Just when everything seemed to be coming together, I discovered that my finger was not. Even after six weeks since surgery, the end of my finger had not fused back onto the remainder. The X-ray clearly showed Fingertip Island floating off the shore of Digital Peninsula. Pressure would cause the finger to flex at the break site, painfully and visibly moving the finger where no joint was present. Furthermore, one of the pin sites seemed to be getting infected, a condition that if left unchecked would require amputation.

The doctor was clearly displeased with the lack of progress, and I amplified this displeasure exponentially. Had refusing to rest slowed healing? Would the bones fuse soon? Ever? I was given antibiotics and an additional three weeks of healing time before I was due for another evaluation. If no further rigidity had developed, I would be scheduled for a bone graft, probably some time around the alleycat we have been putting hours upon hours of work into. I was distraught.

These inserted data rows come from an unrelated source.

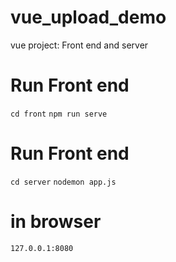 # vue_upload_demo

vue project: Front end and server



# Run Front end
`cd front`
`npm run serve`

# Run Front end
`cd server`
`nodemon app.js`

# in browser
`127.0.0.1:8080`
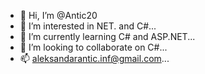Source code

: - 👋 Hi, I’m @Antic20
- 👀 I’m interested in NET. and C#...
- 🌱 I’m currently learning C# and ASP.NET...
- 💞️ I’m looking to collaborate on C#...
- 📫 aleksandarantic.inf@gmail.com...

<!---
Antic20/Antic20 is a ✨ special ✨ repository because its `README.md` (this file) appears on your GitHub profile.
You can click the Preview link to take a look at your changes.
--->
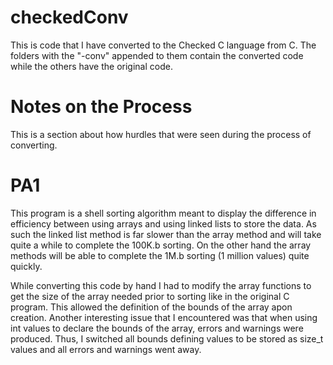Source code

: # checkedConv
This is code that I have converted to the Checked C language from C. The folders with the "-conv" appended to them contain the converted code while the others have the original code. 

# Notes on the Process
This is a section about how hurdles that were seen during the process of converting.

# PA1
This program is a shell sorting algorithm meant to display the difference in efficiency between using arrays and using linked lists to store the data. As such the linked list method is far slower than the array method and will take quite a while to complete the 100K.b sorting. On the other hand the array methods will be able to complete the 1M.b sorting (1 million values) quite quickly.

While converting this code by hand I had to modify the array functions to get the size of the array needed prior to sorting like in the original C program. This allowed the definition of the bounds of the array apon creation. Another interesting issue that I encountered was that when using int values to declare the bounds of the array, errors and warnings were produced. Thus, I switched all bounds defining values to be stored as size_t values and all errors and warnings went away.
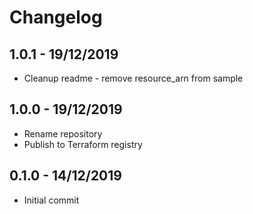 # Changelog 
## 1.0.1 - 19/12/2019
* Cleanup readme - remove resource_arn from sample

## 1.0.0 - 19/12/2019
* Rename repository
* Publish to Terraform registry

## 0.1.0 - 14/12/2019
* Initial commit
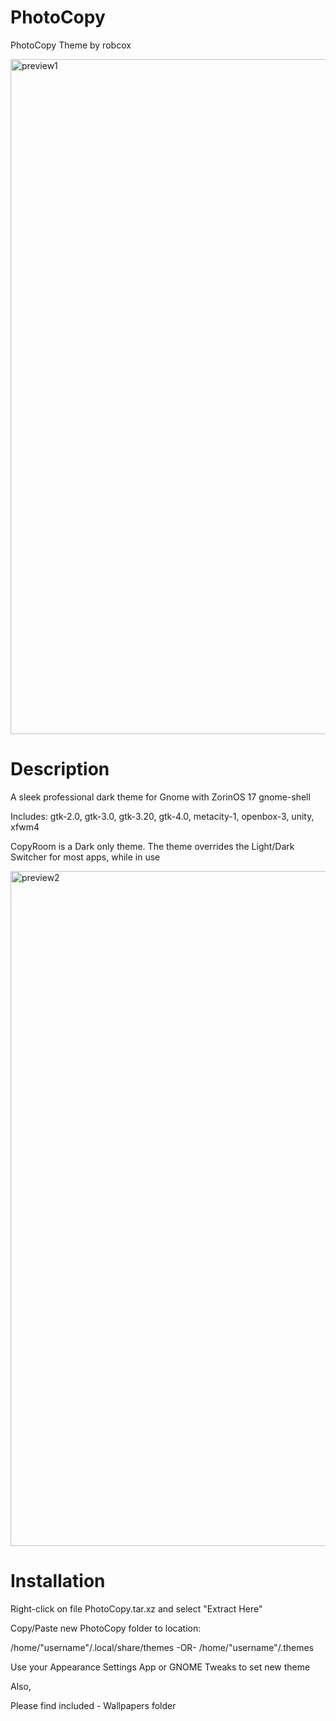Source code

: # PhotoCopy
PhotoCopy Theme by robcox

<img width="1920" height="1080" alt="preview1" src="https://github.com/user-attachments/assets/40dd8bdb-fc47-4752-baa1-dfa8c6e862be" />

# Description
A sleek professional dark theme for Gnome with ZorinOS 17 gnome-shell

Includes: gtk-2.0, gtk-3.0, gtk-3.20, gtk-4.0, metacity-1, openbox-3, unity, xfwm4

CopyRoom is a Dark only theme. The theme overrides the Light/Dark Switcher for most apps, while in use

<img width="1920" height="1080" alt="preview2" src="https://github.com/user-attachments/assets/12056a94-6259-4083-b12f-13ec1c51b734" />

# Installation
Right-click on file PhotoCopy.tar.xz and select "Extract Here"

Copy/Paste new PhotoCopy folder to location:

/home/"username"/.local/share/themes
-OR-
/home/"username"/.themes

Use your Appearance Settings App or GNOME Tweaks to set new theme

Also,

Please find included - Wallpapers folder

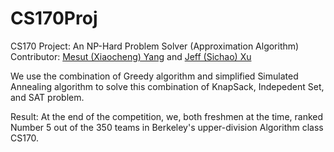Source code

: # CS170Proj
CS170 Project: An NP-Hard Problem Solver (Approximation Algorithm)
Contributor: 
[Mesut (Xiaocheng) Yang](https://github.com/mesutyang97) and [Jeff (Sichao) Xu](https://github.com/jeffxusichao)


We use the combination of Greedy algorithm and simplified Simulated Annealing algorithm to solve this combination of KnapSack, Indepedent Set, and SAT problem.

Result: At the end of the competition, we, both freshmen at the time, ranked Number 5 out of the 350 teams in Berkeley's upper-division Algorithm class CS170.
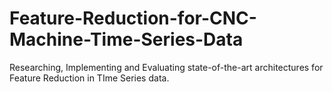 # Feature-Reduction-for-CNC-Machine-Time-Series-Data
Researching, Implementing and Evaluating state-of-the-art architectures for Feature Reduction in TIme Series data.

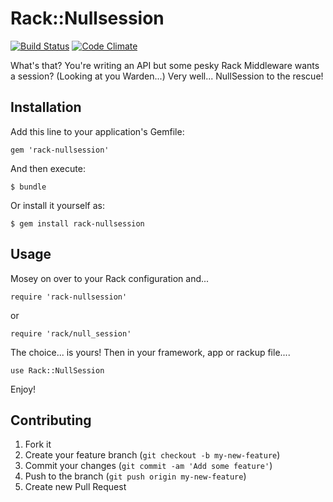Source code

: # Rack::Nullsession
[![Build Status](https://secure.travis-ci.org/JonRowe/rack-nullsession.png)](http://travis-ci.org/JonRowe/rack-nullsession) [![Code Climate](https://codeclimate.com/github/JonRowe/rack-nullsession.png)](https://codeclimate.com/github/JonRowe/rack-nullsession)

What's that? You're writing an API but some pesky Rack Middleware wants
a session? (Looking at you Warden...) Very well... NullSession to the
rescue!

## Installation

Add this line to your application's Gemfile:

    gem 'rack-nullsession'

And then execute:

    $ bundle

Or install it yourself as:

    $ gem install rack-nullsession

## Usage

Mosey on over to your Rack configuration and...

`require 'rack-nullsession'`

or

`require 'rack/null_session'`

The choice... is yours! Then in your framework, app or rackup file....

`use Rack::NullSession`

Enjoy!

## Contributing

1. Fork it
2. Create your feature branch (`git checkout -b my-new-feature`)
3. Commit your changes (`git commit -am 'Add some feature'`)
4. Push to the branch (`git push origin my-new-feature`)
5. Create new Pull Request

For three weeks I binged on milk and slept 10 hours a night. I ate all my vegetables and didn’t drink booze or stand near a microwave or anything that might compromise my healing. That is, with the exception of slacking on the trainer. I decided that way, if after three weeks there was no healing, I would have to seriously think about taking a vacation from riding. I had a really bad feeling that this bump in the road may have resulted in severe tire damage, rendering all further progress impossible. Over the course of those three weeks, though, I could feel the bone in my finger solidifying, day by day.

Today those three weeks end and I return to the doctor. As I sit here, typing with my once-separated finger, I have complete confidence for a good report. Optimistically and enthusiastically, I foresee a return to road and trails happening in the next week or two. And who knows, perhaps with all the diligent training I’ve been doing I’ll come back just as strong as I was, or stronger. I only hope I still remember how to stay upright without a stand.

God willing and the creek don’t rise, I’ll see you all in the streets sooner than we know.